------ Passage to read

You get dust in watchcases because of temperature/pressure differences. When the watch is strapped to your wrist (or in your pocket) your body heats up the case and the air inside it. Warmer air expands, forcing air out of the case. When you take it off and put it on your dusty night table, it cools down. The air inside contracts, sucking in air and dust from outside. A good silicone-coated gasket keeps that to a minimum, but nothing is perfect.

Even expensive oil is pretty cheap when you consider the cost per application.


----------



## lysanderxiii (Oct 4, 2006)

AbslomRob said:


> You get dust in watchcases because of temperature/pressure differences. When the watch is strapped to your wrist (or in your pocket) your body heats up the case and the air inside it. Warmer air expands, forcing air out of the case. When you take it off and put it on your dusty night table, it cools down. The air inside contracts, sucking in air and dust from outside. A good silicone-coated gasket keeps that to a minimum, but nothing is perfect.
> 
> Even expensive oil is pretty cheap when you consider the cost per application.


Ahhh, but many of the old vintage watches with the cup-type case have no gasket for the stem, just two slots in each cup for the stem to pass through.

Here is an example:


----------



## AbslomRob (Jun 13, 2009)

Not sure if watches like that were marketed as dustproof (or even dust protected). That one looks like it could have had a rubber gasket around the stem piece that would help reduce dust when the case was together though.


----------



## Somewhere else (Feb 17, 2006)

My old watch teacher--and this was in the days to stack heels for men, bell bottom pants and paisley shirts--used to speak of "crowns, dust proof crowns and watch proof crowns". The type of watch Lysander showed photos of never had gaskets around the stem piece on the crown when new.Dust proof crowns didn't really come in until the middle 1970s, I think.

Also, to talk about oil, we were still oiling clocks mainsprings with whale oil (and occasionally bigger pocket watches too) at that late date, and when the US banned the import of whale oil, it created a furor. Some clock makers bought gallons to stock up.

Once in a while we would get in a watch that had hadn't been serviced for many years that was originally oiled using fish oils. Into the 1950s, some people were still using oils derived from shark liver, cod liver and porpoise to oil watches.


----------

------------

(Task to complete):
Write out the part of the watch dust and oil thread starting at "## AbslomRob (Jun" and ending at "1970s, I think.", with no changes.

------ Stored rows

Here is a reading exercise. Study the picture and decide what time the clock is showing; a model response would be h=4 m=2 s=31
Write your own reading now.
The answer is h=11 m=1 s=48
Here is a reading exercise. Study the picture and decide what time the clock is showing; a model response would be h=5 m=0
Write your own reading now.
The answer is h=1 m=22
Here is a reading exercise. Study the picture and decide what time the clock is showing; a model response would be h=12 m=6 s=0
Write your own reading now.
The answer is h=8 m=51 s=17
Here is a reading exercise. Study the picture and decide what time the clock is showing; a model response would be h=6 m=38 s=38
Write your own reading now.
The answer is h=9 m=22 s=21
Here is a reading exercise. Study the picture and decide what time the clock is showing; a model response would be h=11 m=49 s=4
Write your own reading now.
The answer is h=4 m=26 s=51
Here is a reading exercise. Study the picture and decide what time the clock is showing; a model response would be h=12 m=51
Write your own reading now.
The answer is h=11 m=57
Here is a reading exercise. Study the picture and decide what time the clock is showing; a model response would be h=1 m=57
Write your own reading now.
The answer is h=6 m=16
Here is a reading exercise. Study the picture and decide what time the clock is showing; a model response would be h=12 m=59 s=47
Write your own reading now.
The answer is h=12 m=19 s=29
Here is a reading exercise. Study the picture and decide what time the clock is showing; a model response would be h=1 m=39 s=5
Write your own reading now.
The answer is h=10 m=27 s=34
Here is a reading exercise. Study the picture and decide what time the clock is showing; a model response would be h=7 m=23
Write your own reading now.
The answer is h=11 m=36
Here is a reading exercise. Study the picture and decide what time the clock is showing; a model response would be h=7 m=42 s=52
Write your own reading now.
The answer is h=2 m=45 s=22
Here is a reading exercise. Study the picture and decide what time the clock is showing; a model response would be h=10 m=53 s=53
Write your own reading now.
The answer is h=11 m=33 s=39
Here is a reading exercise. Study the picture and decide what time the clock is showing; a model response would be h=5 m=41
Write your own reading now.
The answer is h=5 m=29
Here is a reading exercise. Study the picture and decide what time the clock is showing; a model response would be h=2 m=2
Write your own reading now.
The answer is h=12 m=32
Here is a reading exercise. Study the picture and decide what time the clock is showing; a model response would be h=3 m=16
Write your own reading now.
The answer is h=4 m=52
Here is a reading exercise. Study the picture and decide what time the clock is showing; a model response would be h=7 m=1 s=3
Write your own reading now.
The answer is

------------

(Task answer):
## AbslomRob (Jun 13, 2009)

Not sure if watches like that were marketed as dustproof (or even dust protected). That one looks like it could have had a rubber gasket around the stem piece that would help reduce dust when the case was together though.


----------



## Somewhere else (Feb 17, 2006)

My old watch teacher--and this was in the days to stack heels for men, bell bottom pants and paisley shirts--used to speak of "crowns, dust proof crowns and watch proof crowns". The type of watch Lysander showed photos of never had gaskets around the stem piece on the crown when new.Dust proof crowns didn't really come in until the middle 1970s, I think.